# Sears Craftsman Lathe, model# 351.277240. Brand new in 2003. Never Used.



## Steve0423 (Feb 3, 2017)

My father has a Sears Craftsman lathe, model# 351.277240 with the Craftsman stand and a set of 6 turning tools. The lathe is set up but has never actually been used to turn anything. It was a retirement gift he received in 2003 and he simply never used it. I realize that this is a discontinued model, and have read other posts related to this and lack of parts availability, etc. With all that said, I am trying to get some input as to what a reasonable value for this lathe with stand and tools would be. If you have any input on this, please let me know

Thank you. See attached pictures of the lathe and tools for more information.


----------



## Mahdeew (Jul 24, 2013)

I would buy it for $400.


----------



## OSU55 (Dec 14, 2012)

Might want to take the offer. Parts will be difficult to find, especially the drive.

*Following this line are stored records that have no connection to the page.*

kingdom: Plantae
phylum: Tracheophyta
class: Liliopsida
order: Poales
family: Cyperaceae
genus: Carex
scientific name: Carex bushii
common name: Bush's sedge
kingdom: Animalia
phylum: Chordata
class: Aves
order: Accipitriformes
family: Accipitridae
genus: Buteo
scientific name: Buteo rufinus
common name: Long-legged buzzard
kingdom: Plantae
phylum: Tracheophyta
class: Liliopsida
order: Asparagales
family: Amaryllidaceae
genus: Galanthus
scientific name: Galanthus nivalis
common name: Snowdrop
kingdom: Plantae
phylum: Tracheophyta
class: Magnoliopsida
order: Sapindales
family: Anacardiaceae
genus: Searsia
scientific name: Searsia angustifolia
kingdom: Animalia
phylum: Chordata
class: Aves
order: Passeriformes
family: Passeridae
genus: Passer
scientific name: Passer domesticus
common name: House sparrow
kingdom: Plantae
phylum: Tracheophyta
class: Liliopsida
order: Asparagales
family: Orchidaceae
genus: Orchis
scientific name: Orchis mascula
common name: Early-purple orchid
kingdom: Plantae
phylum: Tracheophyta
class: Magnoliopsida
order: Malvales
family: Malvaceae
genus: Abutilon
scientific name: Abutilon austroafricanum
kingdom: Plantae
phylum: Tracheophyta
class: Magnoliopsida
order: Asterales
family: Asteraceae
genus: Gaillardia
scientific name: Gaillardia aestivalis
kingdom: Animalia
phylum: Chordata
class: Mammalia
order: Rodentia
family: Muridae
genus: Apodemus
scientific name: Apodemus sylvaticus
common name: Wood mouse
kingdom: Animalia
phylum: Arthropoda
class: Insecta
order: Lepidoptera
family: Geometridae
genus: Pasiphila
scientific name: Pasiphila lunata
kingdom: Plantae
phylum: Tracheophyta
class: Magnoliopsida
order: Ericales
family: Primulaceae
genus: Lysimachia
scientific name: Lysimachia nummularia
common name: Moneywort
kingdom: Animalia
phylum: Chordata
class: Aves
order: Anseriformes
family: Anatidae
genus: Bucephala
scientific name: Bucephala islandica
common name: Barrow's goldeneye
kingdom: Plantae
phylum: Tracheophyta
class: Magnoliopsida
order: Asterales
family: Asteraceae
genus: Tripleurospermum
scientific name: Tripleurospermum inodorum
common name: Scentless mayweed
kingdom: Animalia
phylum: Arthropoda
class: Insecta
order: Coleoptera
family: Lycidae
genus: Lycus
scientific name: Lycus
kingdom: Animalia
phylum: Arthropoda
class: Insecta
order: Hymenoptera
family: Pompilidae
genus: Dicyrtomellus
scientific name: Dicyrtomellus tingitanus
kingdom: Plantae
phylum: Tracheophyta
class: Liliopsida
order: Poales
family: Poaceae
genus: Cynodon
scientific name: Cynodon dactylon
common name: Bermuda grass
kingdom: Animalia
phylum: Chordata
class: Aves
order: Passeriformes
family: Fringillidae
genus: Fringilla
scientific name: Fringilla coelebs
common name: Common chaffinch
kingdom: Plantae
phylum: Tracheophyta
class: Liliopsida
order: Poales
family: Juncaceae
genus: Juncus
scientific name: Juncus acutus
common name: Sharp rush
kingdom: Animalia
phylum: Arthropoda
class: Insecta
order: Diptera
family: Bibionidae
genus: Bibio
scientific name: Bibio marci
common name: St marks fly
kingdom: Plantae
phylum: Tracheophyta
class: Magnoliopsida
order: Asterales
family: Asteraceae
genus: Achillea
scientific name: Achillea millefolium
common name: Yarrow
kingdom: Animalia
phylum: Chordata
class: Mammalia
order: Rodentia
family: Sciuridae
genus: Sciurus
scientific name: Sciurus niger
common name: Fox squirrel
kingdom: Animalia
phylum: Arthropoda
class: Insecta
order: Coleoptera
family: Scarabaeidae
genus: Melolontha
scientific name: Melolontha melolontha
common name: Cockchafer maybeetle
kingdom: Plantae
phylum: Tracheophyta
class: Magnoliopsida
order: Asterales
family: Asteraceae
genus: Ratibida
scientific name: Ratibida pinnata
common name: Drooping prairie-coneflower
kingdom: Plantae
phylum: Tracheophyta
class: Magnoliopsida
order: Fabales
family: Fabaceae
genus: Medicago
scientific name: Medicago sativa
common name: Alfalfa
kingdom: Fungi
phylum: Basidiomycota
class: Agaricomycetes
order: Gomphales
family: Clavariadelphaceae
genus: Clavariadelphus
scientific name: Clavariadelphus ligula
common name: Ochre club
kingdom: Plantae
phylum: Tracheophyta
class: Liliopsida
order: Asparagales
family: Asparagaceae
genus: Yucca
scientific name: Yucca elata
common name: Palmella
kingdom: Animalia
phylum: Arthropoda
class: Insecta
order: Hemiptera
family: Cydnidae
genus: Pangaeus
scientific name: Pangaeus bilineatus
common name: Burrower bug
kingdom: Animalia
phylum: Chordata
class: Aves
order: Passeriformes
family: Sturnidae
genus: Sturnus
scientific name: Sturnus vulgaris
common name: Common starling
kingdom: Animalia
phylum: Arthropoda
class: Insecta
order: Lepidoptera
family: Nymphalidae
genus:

Not known to be a reliable piece of equipment.


----------



## Steve0423 (Feb 3, 2017)

> I would buy it for $400.
> 
> - mahdee


Ok, I will contact you offline and we can make arrangements. Thanks


----------



## Garmin (Feb 7, 2017)

That was my first lathe ,bought it new and learned to turn on it. I turned on it for many years and sold it a few years ago for $200. Obviously nothing like the DVR im turning on now, but it treated me well while i had it.


----------



## sasquatch1967 (Feb 24, 2019)

fyi, the model you have is for a planer. try looking up 351.217150


----------